Segment Start: EXERCISE INPUTS
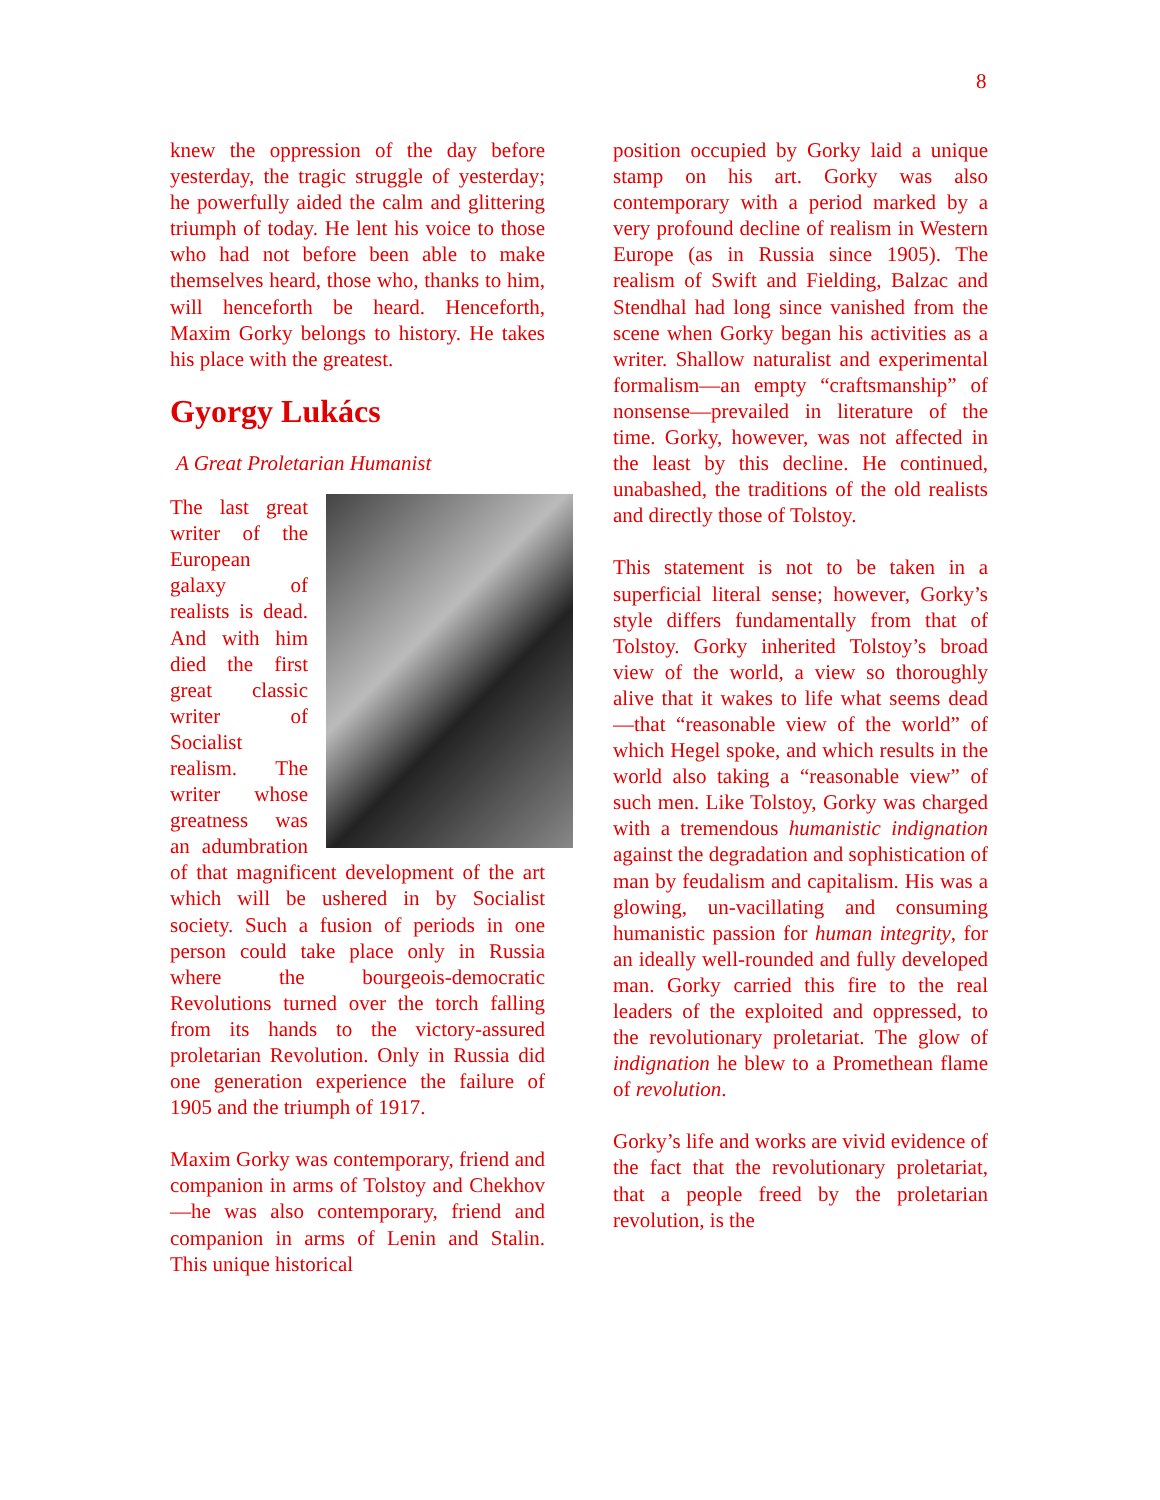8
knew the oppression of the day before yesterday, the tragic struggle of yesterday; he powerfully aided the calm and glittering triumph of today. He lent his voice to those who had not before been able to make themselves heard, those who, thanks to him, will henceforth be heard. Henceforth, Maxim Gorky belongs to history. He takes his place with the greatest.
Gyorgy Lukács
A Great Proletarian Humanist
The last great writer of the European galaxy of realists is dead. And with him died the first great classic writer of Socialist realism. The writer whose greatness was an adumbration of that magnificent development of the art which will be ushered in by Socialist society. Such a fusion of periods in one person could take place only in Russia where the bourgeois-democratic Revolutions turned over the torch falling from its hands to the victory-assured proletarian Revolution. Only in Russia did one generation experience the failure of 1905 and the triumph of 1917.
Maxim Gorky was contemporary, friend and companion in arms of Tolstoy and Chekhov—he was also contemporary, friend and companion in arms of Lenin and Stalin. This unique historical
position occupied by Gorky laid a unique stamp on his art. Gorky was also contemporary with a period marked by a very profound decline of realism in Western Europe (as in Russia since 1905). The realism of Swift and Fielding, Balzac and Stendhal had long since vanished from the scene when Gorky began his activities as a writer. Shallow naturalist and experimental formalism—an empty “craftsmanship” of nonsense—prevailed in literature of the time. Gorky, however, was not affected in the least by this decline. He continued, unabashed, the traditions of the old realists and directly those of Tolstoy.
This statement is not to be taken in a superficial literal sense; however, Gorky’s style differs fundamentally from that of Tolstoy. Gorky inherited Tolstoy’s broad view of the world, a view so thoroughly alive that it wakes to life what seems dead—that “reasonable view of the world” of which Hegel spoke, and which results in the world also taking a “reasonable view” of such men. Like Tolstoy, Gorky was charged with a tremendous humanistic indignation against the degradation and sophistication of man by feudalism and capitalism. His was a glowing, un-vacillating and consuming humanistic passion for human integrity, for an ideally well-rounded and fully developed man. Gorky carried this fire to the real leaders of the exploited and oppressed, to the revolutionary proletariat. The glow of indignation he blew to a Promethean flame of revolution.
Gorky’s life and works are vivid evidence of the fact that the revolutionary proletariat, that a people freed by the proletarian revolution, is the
Segment End: EXERCISE INPUTS
• EXERCISE BRIEF
Could you repeat exactly the lines above from the line with "The last great" up to and including the line with "Maxim Gorky was", and only those?

• OUTPUT BELOW
The last great writer of the European galaxy of realists is dead. And with him died the first great classic writer of Socialist realism. The writer whose greatness was an adumbration of that magnificent development of the art which will be ushered in by Socialist society. Such a fusion of periods in one person could take place only in Russia where the bourgeois-democratic Revolutions turned over the torch falling from its hands to the victory-assured proletarian Revolution. Only in Russia did one generation experience the failure of 1905 and the triumph of 1917.
Maxim Gorky was contemporary, friend and companion in arms of Tolstoy and Chekhov—he was also contemporary, friend and companion in arms of Lenin and Stalin. This unique historical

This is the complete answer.